▶ _Job item_: Pull out, word for word, the lines of the listing below, from the line with "At which label" to the line with "Count the number", both included, and leave out any pictures.

▶ _Extracted data_:
::::::

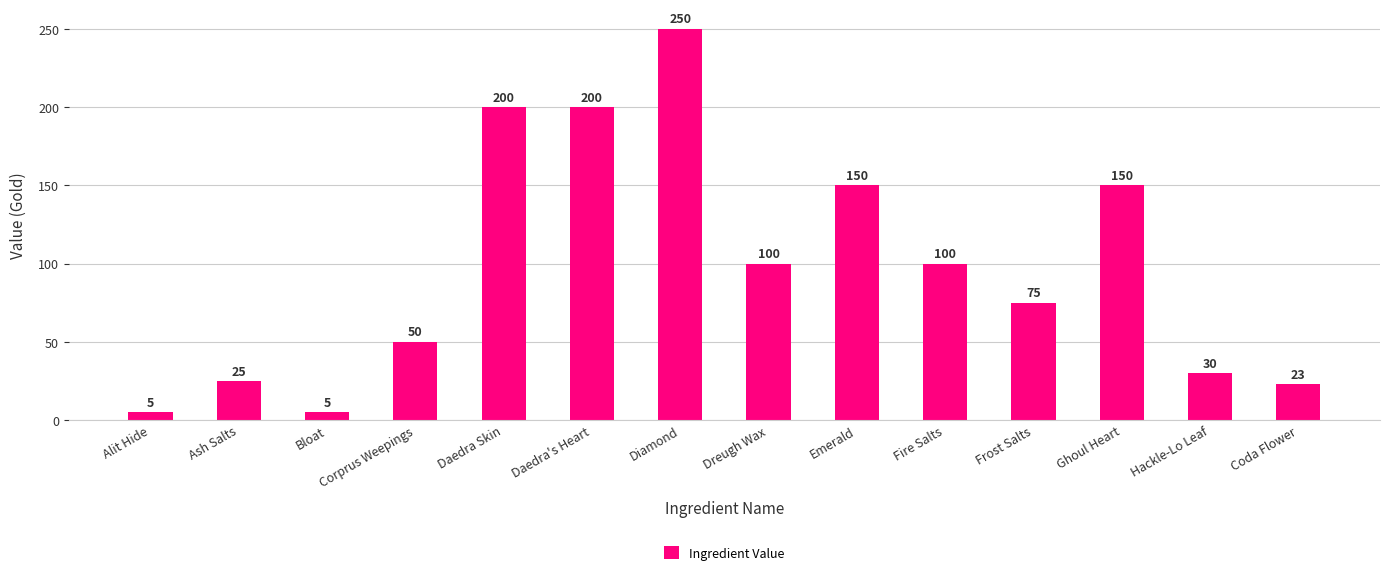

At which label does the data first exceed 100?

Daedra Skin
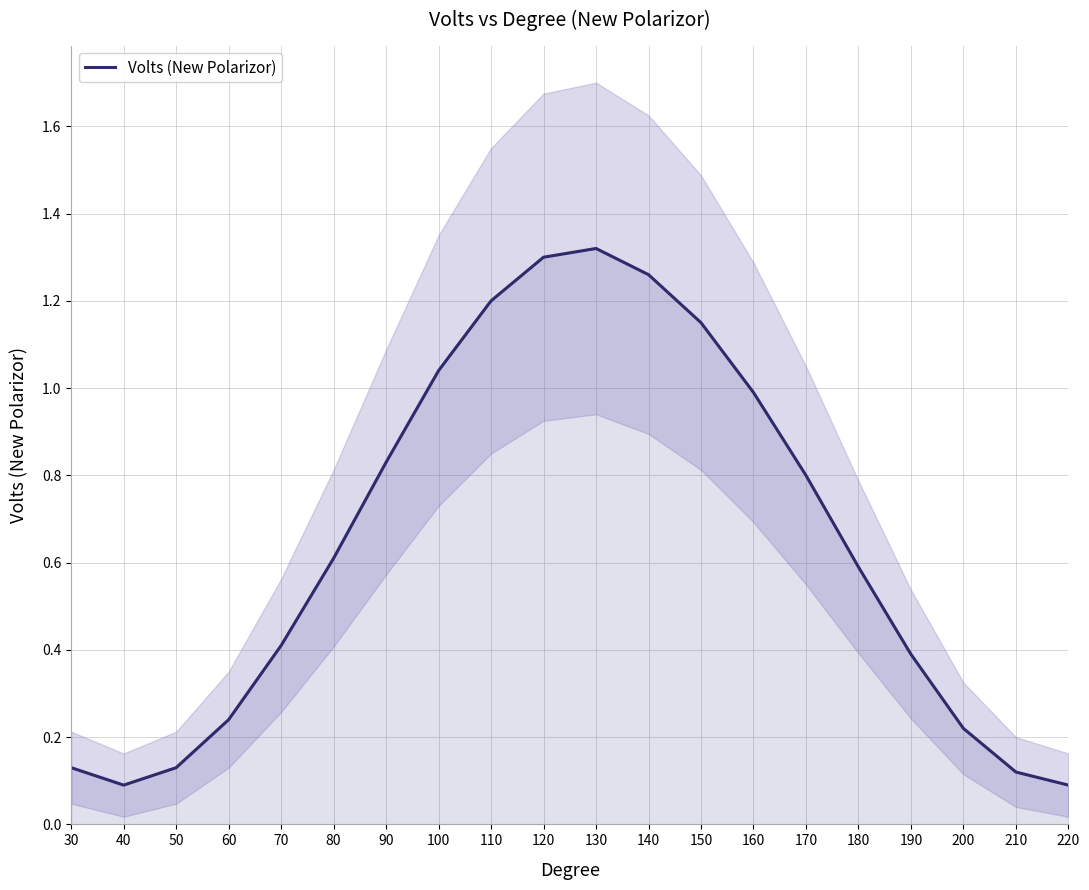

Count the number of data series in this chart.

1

::::::

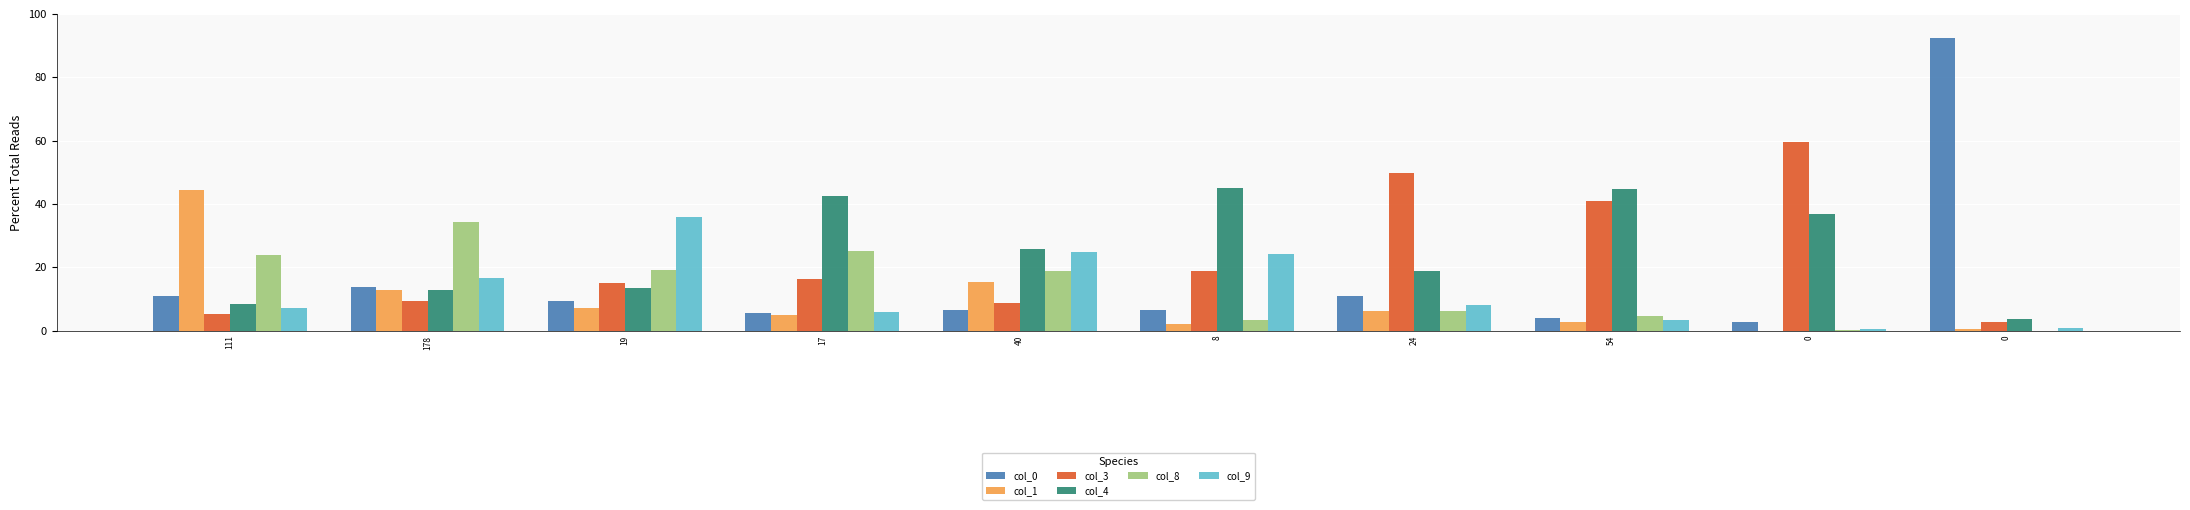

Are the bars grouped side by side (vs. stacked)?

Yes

::::::

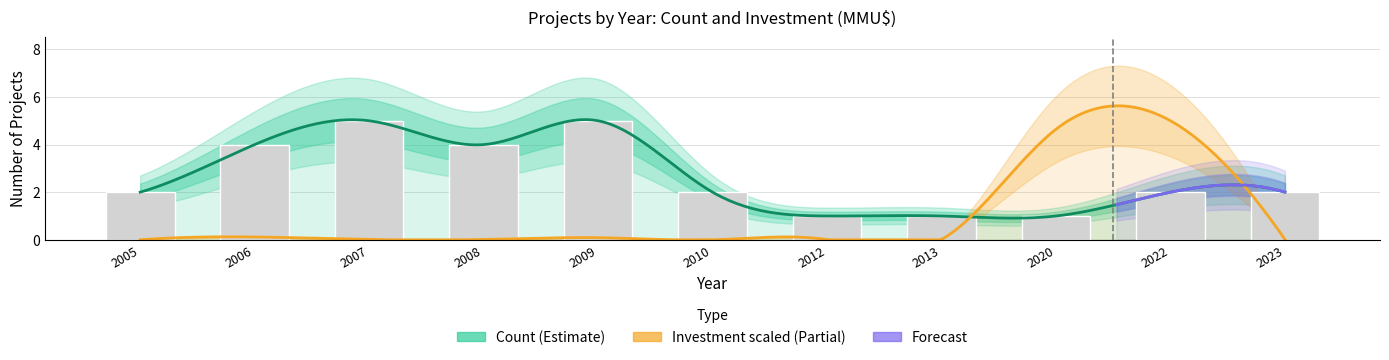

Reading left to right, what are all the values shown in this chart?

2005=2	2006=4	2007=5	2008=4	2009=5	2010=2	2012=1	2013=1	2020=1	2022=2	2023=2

::::::

▶ _Written answer_:
At which label does the data first exceed 100?

Daedra Skin

Count the number of data series in this chart.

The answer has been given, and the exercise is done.